Carrier Members' Response
to Organization's Dissent to Awards
35616,35617,35618
(Dockets TD-35240, 35214, 35215)
(Referee Wesman)
It is difficult to understand the Organization's Dissent to Third Division Awards 35616, 35617 and 35618 although we do agree that the "disputes" were "really rather simple". Each of the Claimants had been assigned/awarded a position but were held to protect necessary work. Organization's claims were that Article 12 (i) required the immediate movement to these positions on the effective date.
Article 12 (i) does not provide any time frame.
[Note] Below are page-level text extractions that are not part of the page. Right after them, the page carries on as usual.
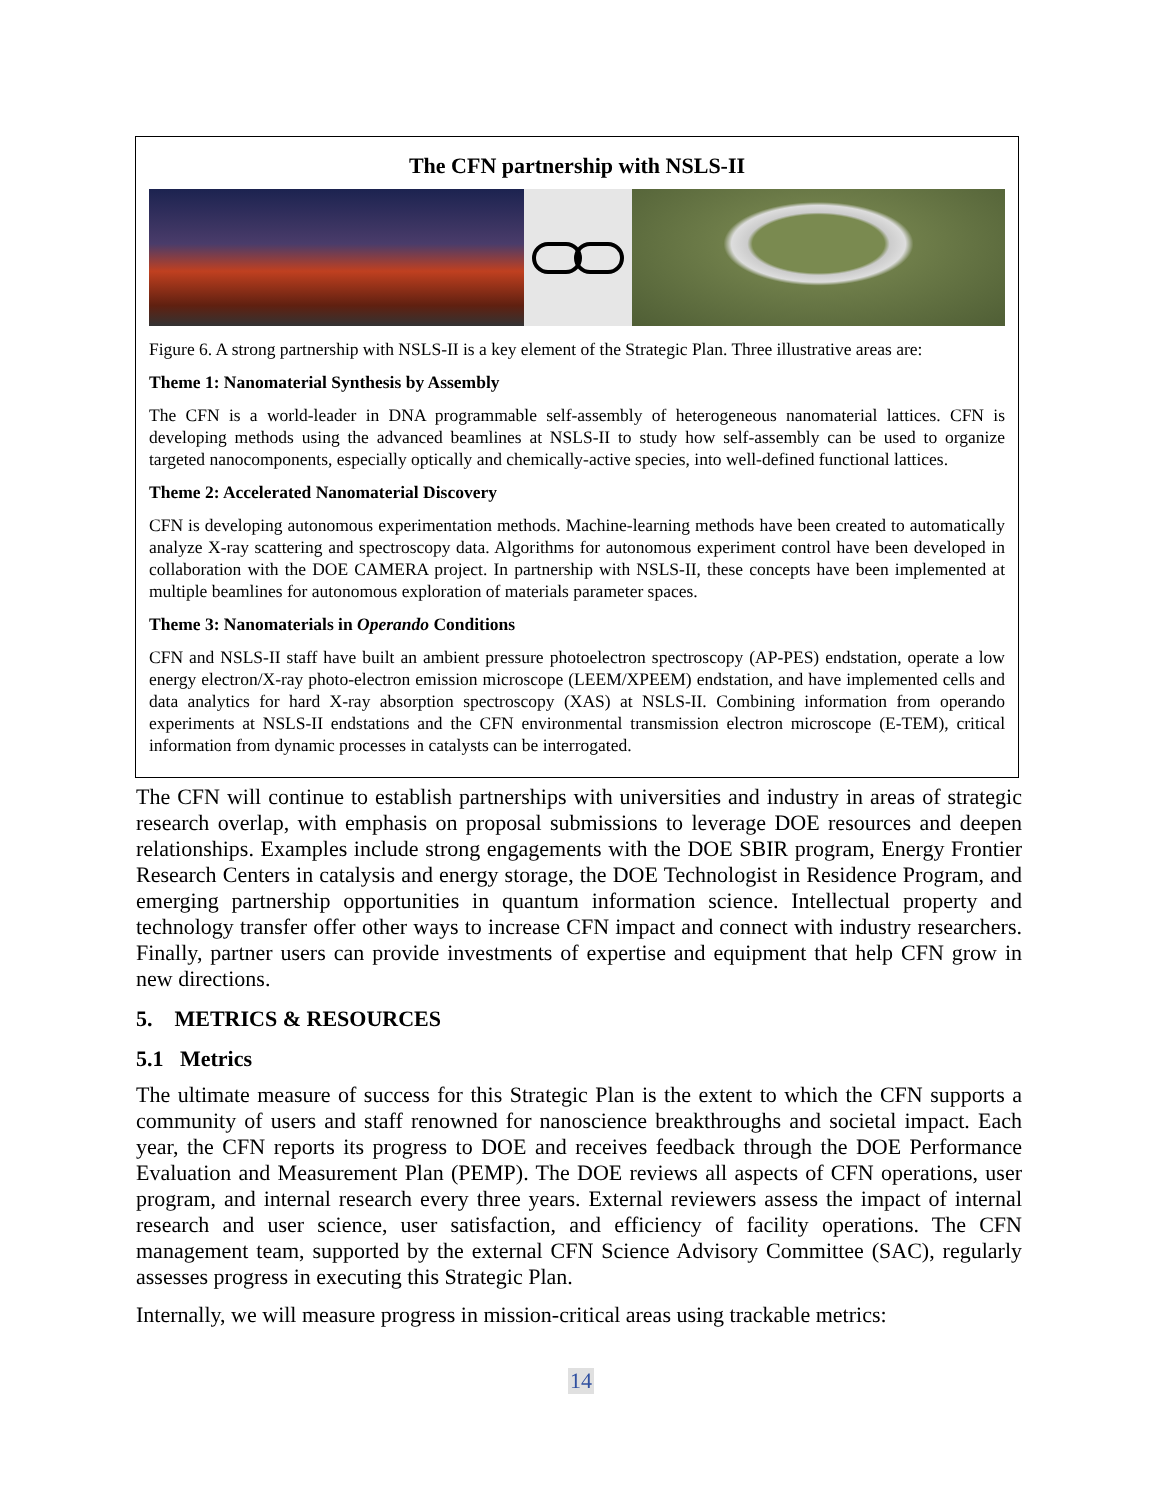The CFN partnership with NSLS-II
Figure 6. A strong partnership with NSLS-II is a key element of the Strategic Plan. Three illustrative areas are:
Theme 1: Nanomaterial Synthesis by Assembly
The CFN is a world-leader in DNA programmable self-assembly of heterogeneous nanomaterial lattices. CFN is developing methods using the advanced beamlines at NSLS-II to study how self-assembly can be used to organize targeted nanocomponents, especially optically and chemically-active species, into well-defined functional lattices.
Theme 2: Accelerated Nanomaterial Discovery
CFN is developing autonomous experimentation methods. Machine-learning methods have been created to automatically analyze X-ray scattering and spectroscopy data. Algorithms for autonomous experiment control have been developed in collaboration with the DOE CAMERA project. In partnership with NSLS-II, these concepts have been implemented at multiple beamlines for autonomous exploration of materials parameter spaces.
Theme 3: Nanomaterials in Operando Conditions
CFN and NSLS-II staff have built an ambient pressure photoelectron spectroscopy (AP-PES) endstation, operate a low energy electron/X-ray photo-electron emission microscope (LEEM/XPEEM) endstation, and have implemented cells and data analytics for hard X-ray absorption spectroscopy (XAS) at NSLS-II. Combining information from operando experiments at NSLS-II endstations and the CFN environmental transmission electron microscope (E-TEM), critical information from dynamic processes in catalysts can be interrogated.
The CFN will continue to establish partnerships with universities and industry in areas of strategic research overlap, with emphasis on proposal submissions to leverage DOE resources and deepen relationships. Examples include strong engagements with the DOE SBIR program, Energy Frontier Research Centers in catalysis and energy storage, the DOE Technologist in Residence Program, and emerging partnership opportunities in quantum information science. Intellectual property and technology transfer offer other ways to increase CFN impact and connect with industry researchers. Finally, partner users can provide investments of expertise and equipment that help CFN grow in new directions.
5. METRICS & RESOURCES
5.1 Metrics
The ultimate measure of success for this Strategic Plan is the extent to which the CFN supports a community of users and staff renowned for nanoscience breakthroughs and societal impact. Each year, the CFN reports its progress to DOE and receives feedback through the DOE Performance Evaluation and Measurement Plan (PEMP). The DOE reviews all aspects of CFN operations, user program, and internal research every three years. External reviewers assess the impact of internal research and user science, user satisfaction, and efficiency of facility operations. The CFN management team, supported by the external CFN Science Advisory Committee (SAC), regularly assesses progress in executing this Strategic Plan.
Internally, we will measure progress in mission-critical areas using trackable metrics:
14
However, the Board held that movement must be in reasonable time and this corresponds to the "reasonable" requirement of Article 12 (h). As the Dissenter notes at page 2, Article 12 (h) provides that "reasonable effort" would be made to place dispatchers on positions. That caveat, such as it is, does not exist for temporary positions. Therefore, there was no contractual bar to the Claimants' being held on their former positions. It was unrefuted on the property that:
The Dissent does not address these facts. These decisions do not make the handling of temporary positions "meaningless". What they do substantiate is there is no contractual penalty when dispatchers are not immediately moved to a temporary position.
Labor Member's Response
To Carrier Members' Response
To Labor Member's Dissent
To Third Division Award Nos. 35616, 35617, 35618
Docket Nos. TD-35240, TD-35214, TD-35215
(Referee Elizabeth C. Wesmanl
It is not difficult to understand why the Carrier Members found it difficult to understand the Dissent to these Awards, given their Response.
In their Response, the Carrier Members say that "It was unrefuted on the property that:" leading into a quote from "Page 3 of Award 35616". They then follow up the quote by saying, "The Dissent does not address these facts". The Carrier Members are correct in that the Dissent did not address these "facts" and there is a good reason why it didn't.
The Carrier Members' so-called "facts" are actually not the "facts". The quote they attribute to "Page 3 of Award 35616" is not from page 3 (or any other page) of that Award, nor is it from Award 35617 or Award 35618. Therefore, since the quote is not factual, neither are the associated statements by the Carrier Members.
Clearly the Carrier Members' Response does not address the facts, but rather attempts to make up some new ones. The Carrier Members' fiction in no way affects the validity of the Dissent.